View All Stories

close

View All News

close

It’s not the rat race that keeps sustainability expert Peter Fox-Penner up at night.

Rather it’s the race to decarbonization, or deep reduction of greenhouse gas emissions, before the world faces “very severe climate impacts, even bigger than the ones we have locked in,” says Fox-Penner, an expert in energy policy, sustainability, and business strategy, who joined the Questrom School of Business as a professor of the practice, markets and public policy and law, in January. But always the optimist, he it sees it as a challenge to “adapt and change,” which is distinct from “not going to happen.”

“We can do it,” he says. “I truly believe that.”

Fox-Penner is heading up the new University-wide Institute for Sustainable Energy, where he will lead initiatives to expand the school’s education programs in the field of sustainability.

“Dr. Fox-Penner brings to Questrom School of Business and Boston University a unique blend of industry, government, and academic experience that will be invaluable in accelerating our progress toward being recognized as a global leader in the sustainability community,” says Kenneth W. Freeman, Allen Questrom Professor and Dean of the Questrom School.

An engineer by training, Fox-Penner became interested in the sustainability field after taking an elective on energy policy as an undergrad at the University of Illinois. He is the author of Smart Power: Climate Change, the Smart Grid, and the Future of Electric Utilities (Island Press, 2010). His research has been widely cited, including in a Supreme Court decision, and he lectures frequently on energy topics.

Speaking from experience—before coming to BU, he was a principal and chairman of the Brattle Group, where he advised major US power companies and grid operators, government agencies, and international clients on electric power and environmental policy issues—Fox-Penner says that the utilities industry is currently undergoing a giant transformation.
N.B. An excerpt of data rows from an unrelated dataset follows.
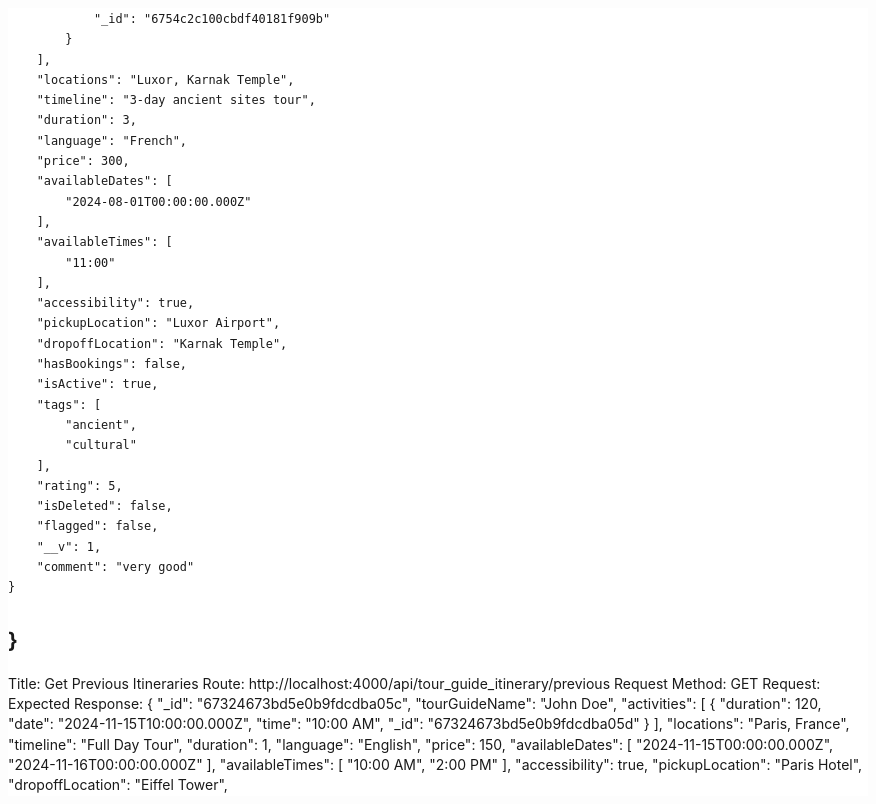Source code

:                 "_id": "6754c2c100cbdf40181f909b"
            }
        ],
        "locations": "Luxor, Karnak Temple",
        "timeline": "3-day ancient sites tour",
        "duration": 3,
        "language": "French",
        "price": 300,
        "availableDates": [
            "2024-08-01T00:00:00.000Z"
        ],
        "availableTimes": [
            "11:00"
        ],
        "accessibility": true,
        "pickupLocation": "Luxor Airport",
        "dropoffLocation": "Karnak Temple",
        "hasBookings": false,
        "isActive": true,
        "tags": [
            "ancient",
            "cultural"
        ],
        "rating": 5,
        "isDeleted": false,
        "flagged": false,
        "__v": 1,
        "comment": "very good"
    }
}
-------------------------------------------------------------------------------------------
Title: Get Previous Itineraries
Route: http://localhost:4000/api/tour_guide_itinerary/previous
Request Method: GET
Request:
Expected Response:
{
        "_id": "67324673bd5e0b9fdcdba05c",
        "tourGuideName": "John Doe",
        "activities": [
            {
                "duration": 120,
                "date": "2024-11-15T10:00:00.000Z",
                "time": "10:00 AM",
                "_id": "67324673bd5e0b9fdcdba05d"
            }
        ],
        "locations": "Paris, France",
        "timeline": "Full Day Tour",
        "duration": 1,
        "language": "English",
        "price": 150,
        "availableDates": [
            "2024-11-15T00:00:00.000Z",
            "2024-11-16T00:00:00.000Z"
        ],
        "availableTimes": [
            "10:00 AM",
            "2:00 PM"
        ],
        "accessibility": true,
        "pickupLocation": "Paris Hotel",
        "dropoffLocation": "Eiffel Tower",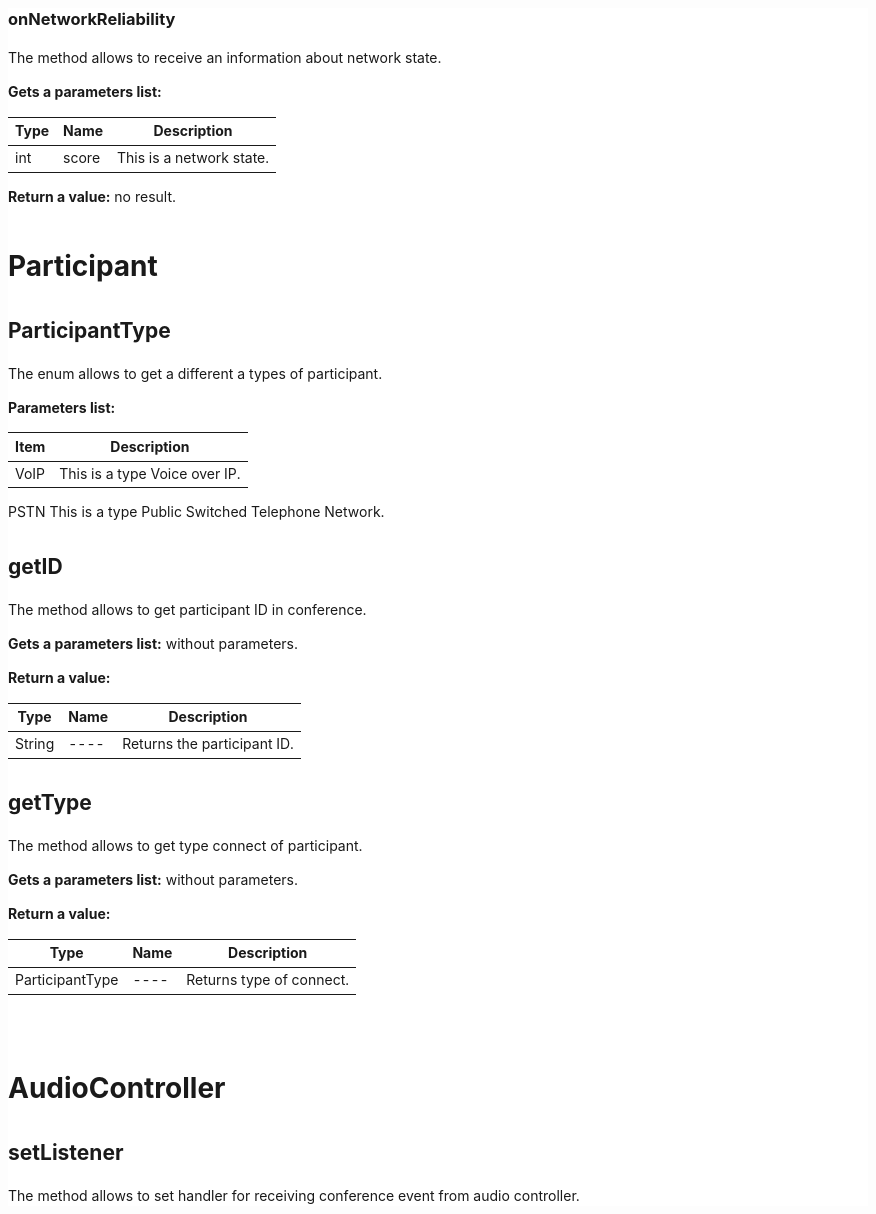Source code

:### onNetworkReliability
The method allows to receive an information about network state.

**Gets a parameters list:**

Type | Name  | Description
---- | ----- | ------------------------
int  | score | This is a network state.

**Return a value:** no result.  

# Participant
## ParticipantType
The enum allows to get a different a types of participant.

**Parameters list:**

Item | Description
---- | -----------------------------
VoIP | This is a type Voice over IP.

PSTN    This is a type Public Switched Telephone Network.

## getID
The method allows to get participant ID in conference.

**Gets a parameters list:** without parameters.

**Return a value:**

Type   | Name | Description
------ | ---- | ---------------------------
String | ---- | Returns the participant ID.

## getType
The method allows to get type connect of participant.

**Gets a parameters list:** without parameters.

**Return a value:**

Type            | Name | Description
--------------- | ---- | ------------------------
ParticipantType | ---- | Returns type of connect.

 

# AudioController
## setListener
The method allows to set handler for receiving conference event from audio controller.
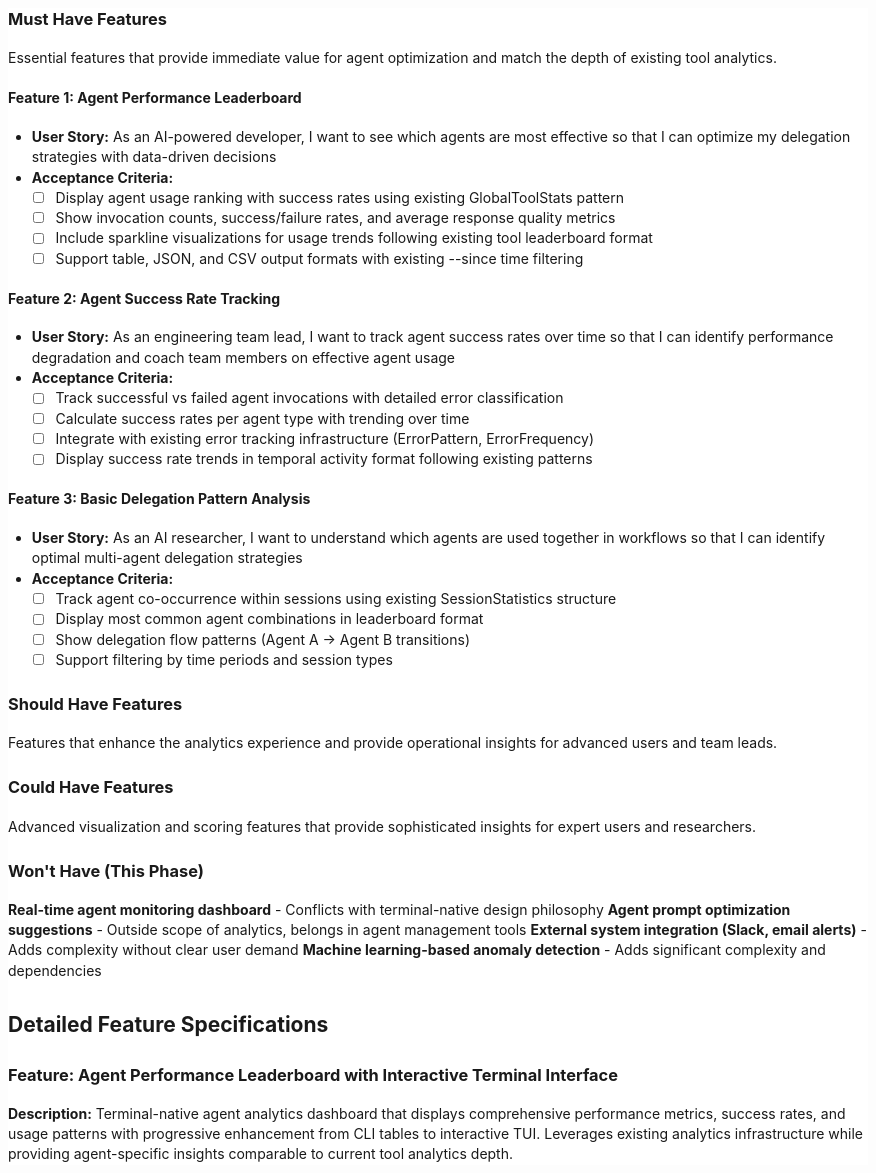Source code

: ### Must Have Features
Essential features that provide immediate value for agent optimization and match the depth of existing tool analytics.

#### Feature 1: Agent Performance Leaderboard
- **User Story:** As an AI-powered developer, I want to see which agents are most effective so that I can optimize my delegation strategies with data-driven decisions
- **Acceptance Criteria:**
  - [ ] Display agent usage ranking with success rates using existing GlobalToolStats pattern
  - [ ] Show invocation counts, success/failure rates, and average response quality metrics
  - [ ] Include sparkline visualizations for usage trends following existing tool leaderboard format
  - [ ] Support table, JSON, and CSV output formats with existing --since time filtering

#### Feature 2: Agent Success Rate Tracking
- **User Story:** As an engineering team lead, I want to track agent success rates over time so that I can identify performance degradation and coach team members on effective agent usage
- **Acceptance Criteria:**
  - [ ] Track successful vs failed agent invocations with detailed error classification
  - [ ] Calculate success rates per agent type with trending over time
  - [ ] Integrate with existing error tracking infrastructure (ErrorPattern, ErrorFrequency)
  - [ ] Display success rate trends in temporal activity format following existing patterns

#### Feature 3: Basic Delegation Pattern Analysis
- **User Story:** As an AI researcher, I want to understand which agents are used together in workflows so that I can identify optimal multi-agent delegation strategies
- **Acceptance Criteria:**
  - [ ] Track agent co-occurrence within sessions using existing SessionStatistics structure
  - [ ] Display most common agent combinations in leaderboard format
  - [ ] Show delegation flow patterns (Agent A → Agent B transitions)
  - [ ] Support filtering by time periods and session types

### Should Have Features
Features that enhance the analytics experience and provide operational insights for advanced users and team leads.

### Could Have Features
Advanced visualization and scoring features that provide sophisticated insights for expert users and researchers.

### Won't Have (This Phase)
**Real-time agent monitoring dashboard** - Conflicts with terminal-native design philosophy
**Agent prompt optimization suggestions** - Outside scope of analytics, belongs in agent management tools
**External system integration (Slack, email alerts)** - Adds complexity without clear user demand
**Machine learning-based anomaly detection** - Adds significant complexity and dependencies

## Detailed Feature Specifications

### Feature: Agent Performance Leaderboard with Interactive Terminal Interface
**Description:** Terminal-native agent analytics dashboard that displays comprehensive performance metrics, success rates, and usage patterns with progressive enhancement from CLI tables to interactive TUI. Leverages existing analytics infrastructure while providing agent-specific insights comparable to current tool analytics depth.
“Some call it a disruption, similar in nature to the way that bookstores were disrupted by Amazon, and other industries have been changed by the advent of distributed intelligence,” he says. “In addition to digitizing the grid and making it smarter, the power industry has to shift its fuel mix away from coal and oil and ultimately natural gas into zero carbon sources. It has to switch its underlying production sources and strategies, and it has to do that at a time when there isn’t a lot of growth in electricity use because technology is becoming more and more efficient. So it faces four or five challenges, all hitting it at the same time. That is a gigantic existential challenge for utilities, but also very exciting.”

Fox-Penner says he has heard from longtime employees of the electric power industry who are energized by this transformation. “The challenges are big and important,” he says. “Everyone thinks of it as a stodgy industry, and it has been for decades, but it’s not stodgy today.”

During the Clinton administration, Fox-Penner was a senior advisor to the White House Office of Science and Technology Policy and principal deputy assistant secretary for energy efficiency and renewable energy at the US Department of Energy (DOE). He also advises Energy Impact Partners, a collaborative platform that provides capital to companies improving sustainable energy generation, and is on the board of directors of the Solar Foundation and LRI, Inc., a prominent energy efficiency contractor.

At the Institute for Sustainable Energy, which is based at Questrom, Fox-Penner and his team will focus on increasing energy research initiatives throughout the University, deepening connections among science, engineering, and management scholars with policy makers and corporations, and advancing the curriculum at Questrom and BU’s other schools and colleges. The institute’s three research focus areas are electric industry transformation, global climate change, and smart, sustainable cities. Currently comprising 26 faculty members from 6 colleges, the institute strives to be a think and do tank, bringing together academic, regulatory, and industry resources to address important global economic, social, and technological challenges.

Every four years, the DOE reviews the country’s energy policy, and at present the institute is assisting the department’s Quadrennial Energy Review. Fox-Penner says his group plans to hold workshops and write white papers about changes in the electric policy industry.

One obvious challenge facing us today, he says, is retrofitting or improving more than 100 million US homes and buildings with updated energy systems. But even more pressing is the country’s income inequity and power access. “It’s very important, as we change the energy systems, that we make economic equality better and not worse,” he says. “We need to contribute to the solutions in the energy transformation. That’s even more true in the world, where we have to increase energy access to the 1.3 billion people who either have inadequate or no access to any electric power. They need to get that affordably, without upsetting the climate.”

He describes that challenge as a lifetime task, not only for himself, but for the BU community in general. “The Institute for Sustainable Energy exists in large measure to work on that challenge,” says Fox-Penner, who is also a drummer, a fan of the band Earth, Wind & Fire, and a vegan.